In its effort to increase the suppression of dissenters, the Turkish government has detained and arrested many pro-democracy politicians.
On 25 September, Ankara’s Chief Public Prosecutor’s Office has decided to detain 82 people in seven provinces as part of the investigation into the ‘Kobanî protests’ of October 2014. Seventeen of the Peoples’ Democratic Party (HDP) politicians were arrested.
The accusations against HDP members, including former co-chairs Selahattin Demirtaş and Figen Yüksekdağ, are based on HDP statements made in that period. The HDP had called for people to protest against both the ISIS attacks on Kobanî and the attitudes of the ruling Justice and Development Party (AKP).
The main causes of the protests were the Islamic State of Iraq and Syria’s (ISIS) attacks on Kobanî in northern Syria, and the conspicuous silence of the Turkish government. Protests broke out in several cities in Turkey. Many people died and were injured, but the true figures are still not clear.
Three days of protests
The war in Syria began in 2011. As ISIS gained strength it attacked Kobanî on 15 September 2014, following the takeover of Mosul city. Meanwhile, ISIS released 49 Turkish consulate staff who were being held as hostages and delivered them to Turkey.

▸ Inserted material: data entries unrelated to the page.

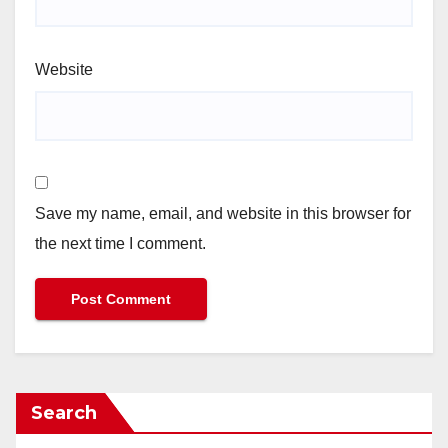
Website
Save my name, email, and website in this browser for
the next time I comment.
Search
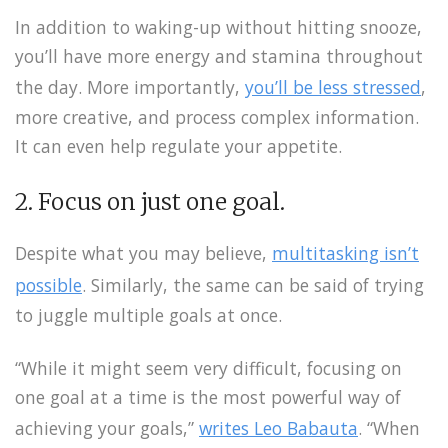
In addition to waking-up without hitting snooze,
you’ll have more energy and stamina throughout
the day. More importantly,
you’ll be less stressed
,
more creative, and process complex information.
It can even help regulate your appetite.
2. Focus on just one goal.
Despite what you may believe,
multitasking isn’t
possible
. Similarly, the same can be said of trying
to juggle multiple goals at once.
“While it might seem very difficult, focusing on
one goal at a time is the most powerful way of
achieving your goals,”
writes Leo Babauta
. “When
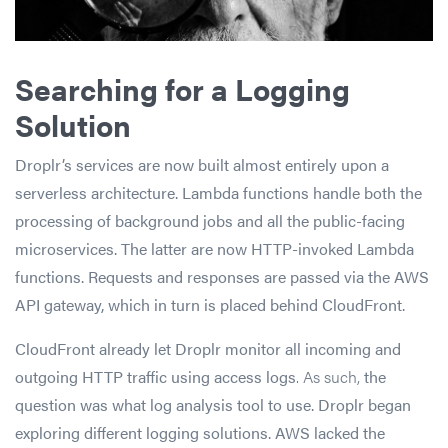
Searching for a Logging
Solution
Droplr’s services are now built almost entirely upon a
serverless architecture. Lambda functions handle both the
processing of background jobs and all the public-facing
microservices. The latter are now HTTP-invoked Lambda
functions. Requests and responses are passed via the AWS
API gateway, which in turn is placed behind CloudFront.
CloudFront already let Droplr monitor all incoming and
outgoing HTTP traffic using access logs
. As such,
the
question was what log analysis tool to use. Droplr began
exploring different logging solutions. AWS lacked the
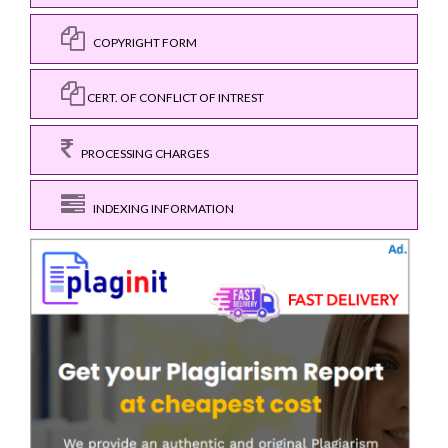
COPYRIGHT FORM
CERT. OF CONFLICT OF INTREST
PROCESSING CHARGES
INDEXING INFORMATION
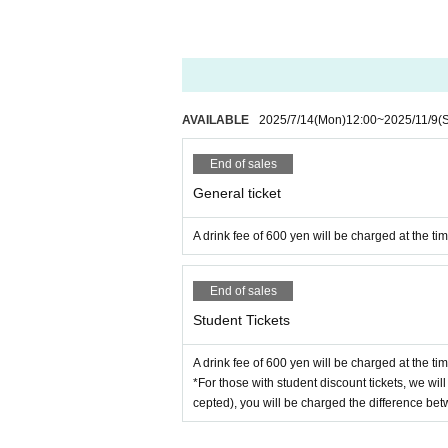
AVAILABLE
2025/7/14
(Mon)
12:00
~
2025/11/9
(
End of sales
General ticket
A drink fee of 600 yen will be charged at the ti
End of sales
Student Tickets
A drink fee of 600 yen will be charged at the ti
*For those with student discount tickets, we will
cepted), you will be charged the difference betw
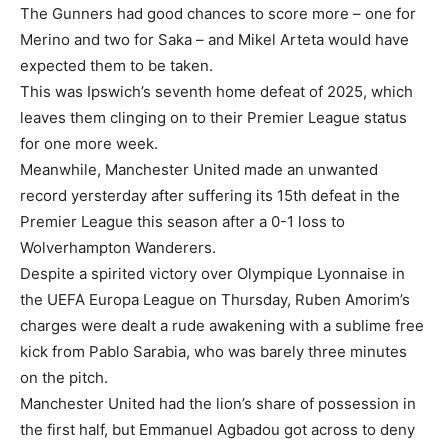
The Gunners had good chances to score more – one for
Merino and two for Saka – and Mikel Arteta would have
expected them to be taken.
This was Ipswich’s seventh home defeat of 2025, which
leaves them clinging on to their Premier League status
for one more week.
Meanwhile, Manchester United made an unwanted
record yersterday after suffering its 15th defeat in the
Premier League this season after a 0-1 loss to
Wolverhampton Wanderers.
Despite a spirited victory over Olympique Lyonnaise in
the UEFA Europa League on Thursday, Ruben Amorim’s
charges were dealt a rude awakening with a sublime free
kick from Pablo Sarabia, who was barely three minutes
on the pitch.
Manchester United had the lion’s share of possession in
the first half, but Emmanuel Agbadou got across to deny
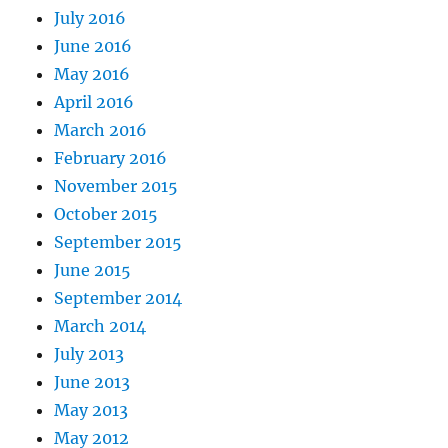
July 2016
June 2016
May 2016
April 2016
March 2016
February 2016
November 2015
October 2015
September 2015
June 2015
September 2014
March 2014
July 2013
June 2013
May 2013
May 2012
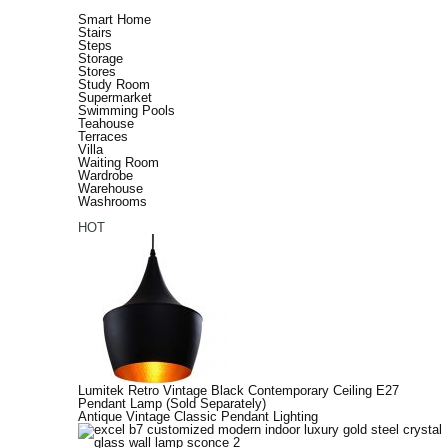
Smart Home
Stairs
Steps
Storage
Stores
Study Room
Supermarket
Swimming Pools
Teahouse
Terraces
Villa
Waiting Room
Wardrobe
Warehouse
Washrooms
HOT
Lumitek Retro Vintage Black Contemporary Ceiling E27
Pendant Lamp (Sold Separately)
Antique Vintage Classic Pendant Lighting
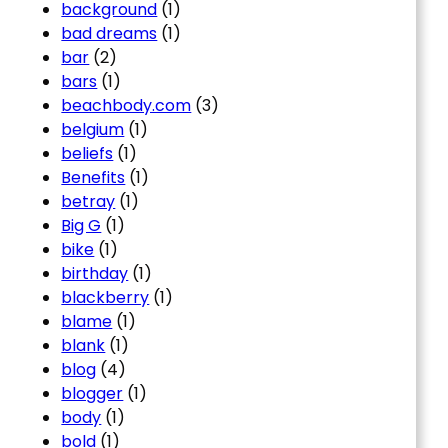
background
(1)
bad dreams
(1)
bar
(2)
bars
(1)
beachbody.com
(3)
belgium
(1)
beliefs
(1)
Benefits
(1)
betray
(1)
Big G
(1)
bike
(1)
birthday
(1)
blackberry
(1)
blame
(1)
blank
(1)
blog
(4)
blogger
(1)
body
(1)
bold
(1)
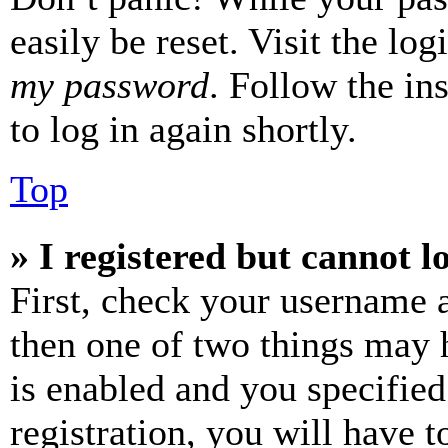
easily be reset. Visit the lo
my password
. Follow the in
to log in again shortly.
Top
» I registered but cannot l
First, check your username a
then one of two things may
is enabled and you specified
registration, you will have t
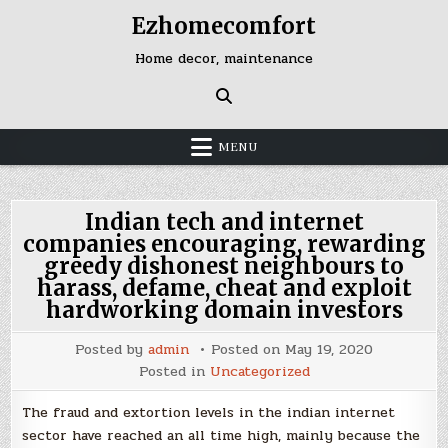
Skip
Ezhomecomfort
to
content
Home decor, maintenance
MENU
Indian tech and internet
companies encouraging, rewarding
greedy dishonest neighbours to
harass, defame, cheat and exploit
hardworking domain investors
Posted by
admin
Posted on
May 19, 2020
Posted in
Uncategorized
The fraud and extortion levels in the indian internet
sector have reached an all time high, mainly because the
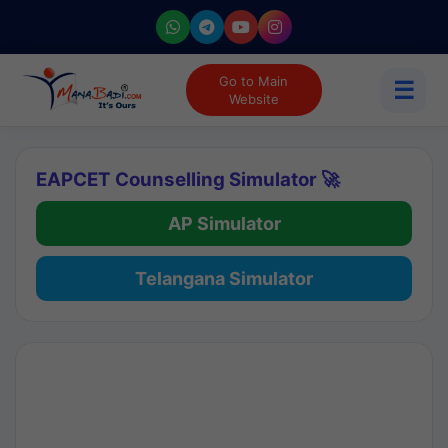
Go to Main
☰
Website
EAPCET Counselling Simulator 🚀
AP Simulator
Telangana Simulator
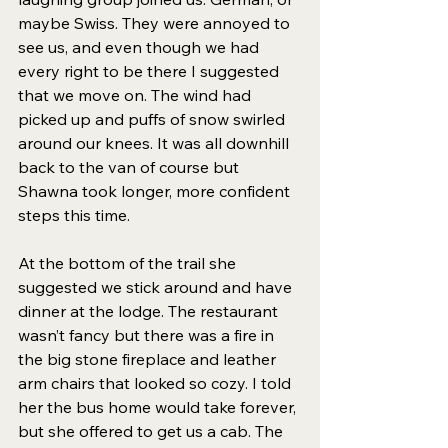
maybe Swiss. They were annoyed to 
see us, and even though we had 
every right to be there I suggested 
that we move on. The wind had 
picked up and puffs of snow swirled 
around our knees. It was all downhill 
back to the van of course but 
Shawna took longer, more confident 
steps this time.
At the bottom of the trail she 
suggested we stick around and have 
dinner at the lodge. The restaurant 
wasn’t fancy but there was a fire in 
the big stone fireplace and leather 
arm chairs that looked so cozy. I told 
her the bus home would take forever, 
but she offered to get us a cab. The 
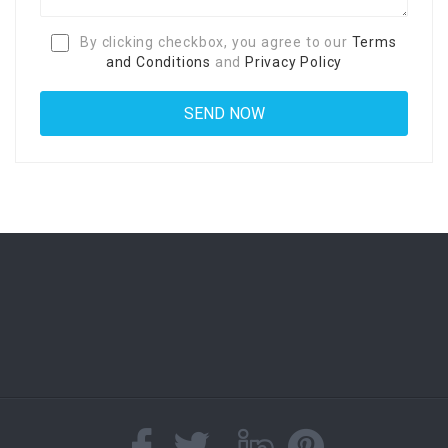
By clicking checkbox, you agree to our
Terms
and Conditions
and
Privacy Policy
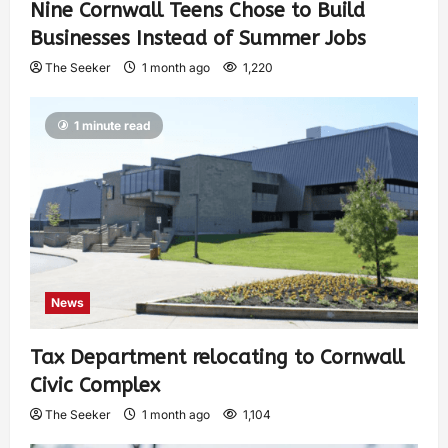
Nine Cornwall Teens Chose to Build
Businesses Instead of Summer Jobs
The Seeker
1 month ago
1,220
1 minute read
News
Tax Department relocating to Cornwall
Civic Complex
The Seeker
1 month ago
1,104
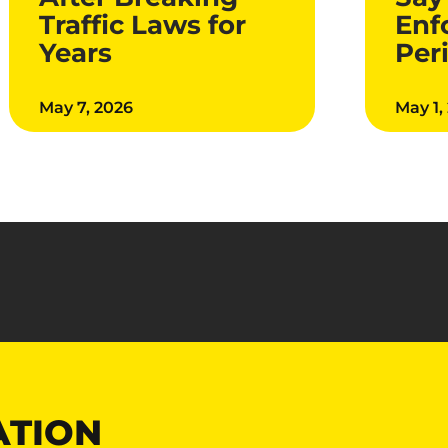
Traffic Laws for
Enf
Years
Per
May 7, 2026
May 1,
ATION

The silence of Turkey on ISIS’s attacks triggered reactions in Turkey’s eastern cities. The attacks led people in Turkey to take to the streets on 6 October. Protests broke out in 35 cities, including İstanbul, İzmir, Ankara and Antep.
While the Justice and Development Party (AKP) stayed silent on the ISIS attacks, it deployed security forces to counter protesters in many cities. In some areas, civilians carried out armed assaults against protesters. Fights broke out between the protesters and members of the pro-Islamic Free Cause Party (Hüda-Par), and the death toll increased.
On 7 October, Prime Minister Recep Tayyip Erdoğan’s speech only escalated the chaos in the streets. “Kobanî is on the brink of a fall”, said Erdoğan in Antep city. The protests intensified after the statement and there were more deaths. In response, the Turkish government declared a State of Emergency in seven of eastern Turkey’s provinces.
On 8 October, Kurdistan Worker’s Party (PKK) leader Abdullah Öcalan called for calm and the protests began to ease. But deaths continued until 22 October.
54 people lost their lives
The precise death toll is still not clear. According to the data shared by the Ankara Public Prosecutor’s Office, 37 people lost their lives and 435 were injured.
According to data shared by the Security General Directorate, 48 civilians and two police officers lost their lives among 2,389 incidents across 36 provinces. In addition, 438 civilians and 331 police officers were injured, 4,291 people were detained, and 105 were arrested and imprisoned.
The Human Rights Foundation (İHD) also shared data on the protests, showing that, in total, 46 people had died.
More data was shared in research by the Mesopotamia Agency (MA), showing that there is some confusion around the list of the dead. Some of the deceased were not added to the list, while some who are still alive were on the list. MA’s research put the total number of deaths at 54.
However, even after six years, the precise numbers have not yet been confirmed.
Sancar called for a civil commission
HDP co-chair Mithat Sancar made a statement on the Kobanî protests, saying that 52 of “our people” were killed. “Several were assassinated brutally”, he said, before asking: “What are the facts? What happened?” Sancar called for a civil commission to be established to investigate the incidents.